• **WHAT YOU NEED TO DO**
Output the section of the jsrmx split documentation from "Note the keys" to "for stdout(default -)" word for word.

• **DOCUMENT TEXT**
*** Begin section ***

Note the keys get sorted and have the .json extension trimmed from their names.

split

jsrmx split [input] [output]

Arguments

  • [input] - Optional input file name or - for stdin (default -)
  • [output] - Optional output directory or - for stdout(default -)

Options

  • -c, --compact - Compact single-line output objects
  • -f, --filter - regular expression to filter output keys
  • -p, --pretty - Pretty-print output objects (default)

*** End section ***

Dataset entries:
*** Begin section ***

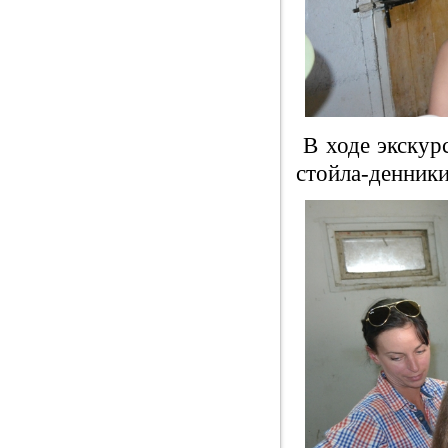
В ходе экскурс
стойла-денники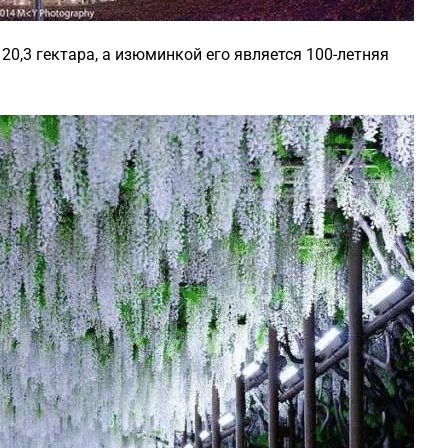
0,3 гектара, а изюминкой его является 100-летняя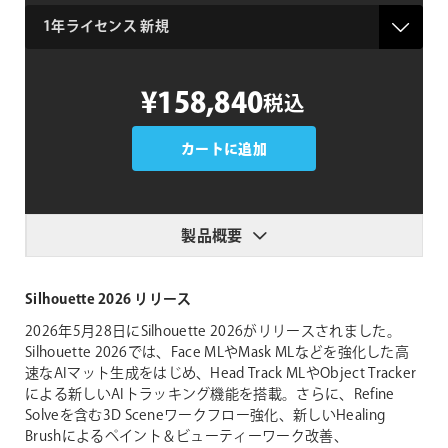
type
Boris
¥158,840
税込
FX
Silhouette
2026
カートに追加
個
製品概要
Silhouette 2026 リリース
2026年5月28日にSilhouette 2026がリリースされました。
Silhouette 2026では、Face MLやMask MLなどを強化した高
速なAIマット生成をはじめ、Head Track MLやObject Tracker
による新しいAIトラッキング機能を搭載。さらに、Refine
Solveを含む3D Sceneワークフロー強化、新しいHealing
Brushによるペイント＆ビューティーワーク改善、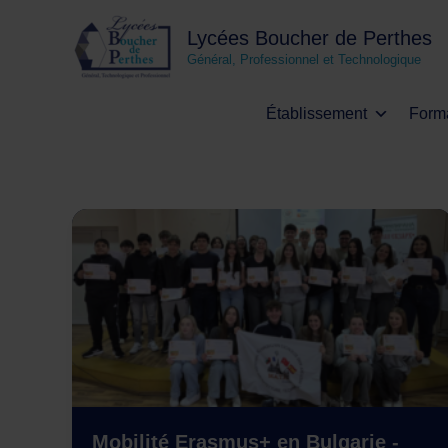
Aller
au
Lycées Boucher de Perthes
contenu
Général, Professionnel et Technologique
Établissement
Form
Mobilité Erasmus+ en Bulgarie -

*** End section ***

• **RESULT BELOW**
Note the keys get sorted and have the .json extension trimmed from their names.

split

jsrmx split [input] [output]

Arguments

  • [input] - Optional input file name or - for stdin (default -)
  • [output] - Optional output directory or - for stdout(default -)